Hi all,
I have obtained two illumina MiSeq 2x75 paired-end read files, one forward and one reverse.
oenopla-reads1.fastq & oenopla-reads2.fastq
Then I performed genome assembly using Velvet. I found out kmer of 67 produces the best N50 and maximum length.
Since I do not know the insert length, I declared -ins_length as auto. Here's my command:
velveth Velvet_67 67 -shortPaired -fastq -separate oenopla-reads1.fastq oenopla-reads2.fastq
velvetg Velvet_67 -ins_length auto -exp_cov auto -cov_cutoff auto
I wanted to see the ins_length (max and min), however when I check the log file, I only saw this:
Median coverage depth = 15.632530
Final graph has 3045 nodes and n50 of 165, max 5386, total 165527, using 769537/15947236 reads
I need the range to run another assembly program called Metassembler, it requires the max insert length and min insert length. My question is: How can I find out the insert length from Velvet?
Your help is greatly appreciated.
Thanks!
1) I ran a perl script from the velvet developer to find the insert size http://github.com/dzerbino/velvet/blob/master/contrib/observed-insert-length.pl/observed-insert-length.pl
Outcome:
2) I ran bbmap to actually map the short reads to the Velvet contigs to calculate the insert size.
Outcome:
I got two different median insert size, 352 and 193. Which number should I pick? How to decide the max and min?

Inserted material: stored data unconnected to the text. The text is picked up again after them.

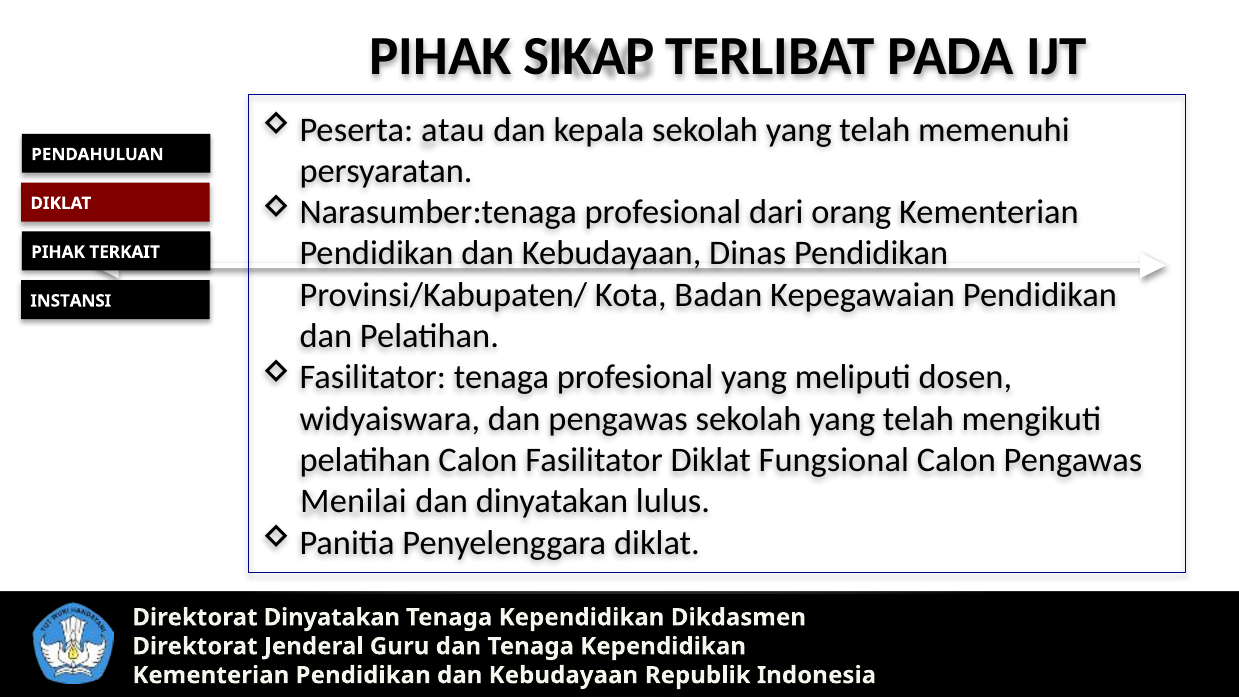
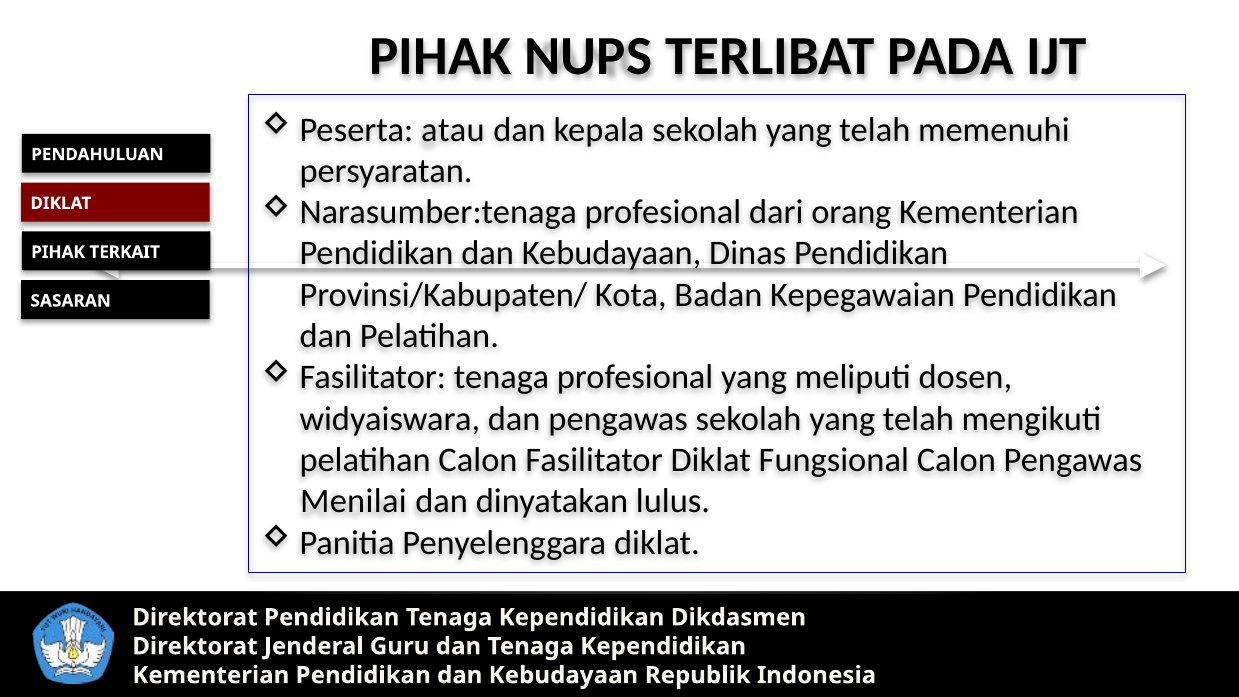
SIKAP: SIKAP -> NUPS
INSTANSI: INSTANSI -> SASARAN
Direktorat Dinyatakan: Dinyatakan -> Pendidikan
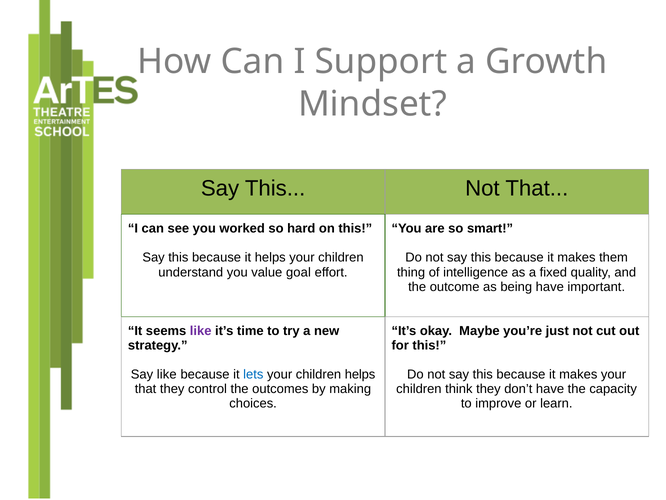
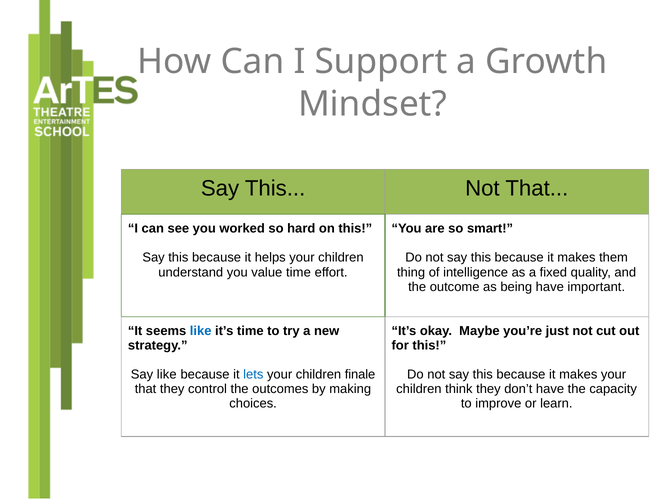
value goal: goal -> time
like at (201, 331) colour: purple -> blue
children helps: helps -> finale
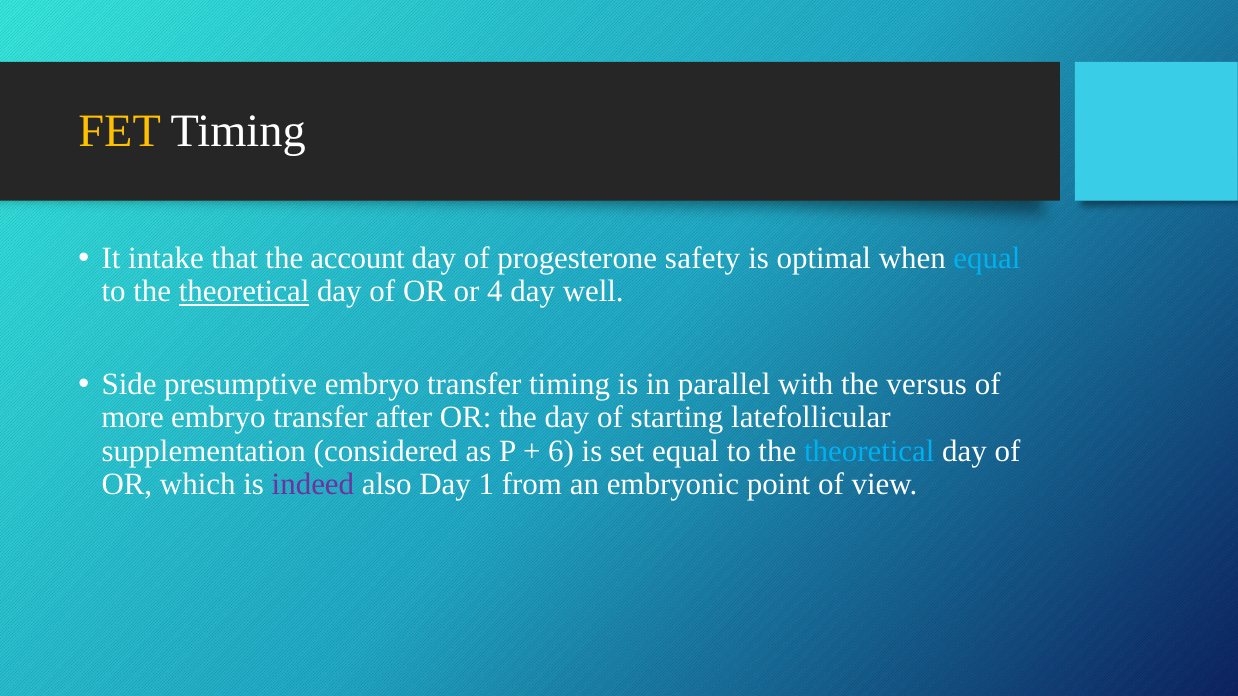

In this case the vast majority of your reads did not map as proper pairs. This probably indicates your assembly was fairly discontiguous. Since only 9% of the reads mapped as proper pairs, you cannot trust that the insert size data from BBMap accurately reflects the library as a whole since it only covers 9% of the reads (the rest are likely to be longer, when the assembly has low contiguity). I suggest using Velvet's estimate.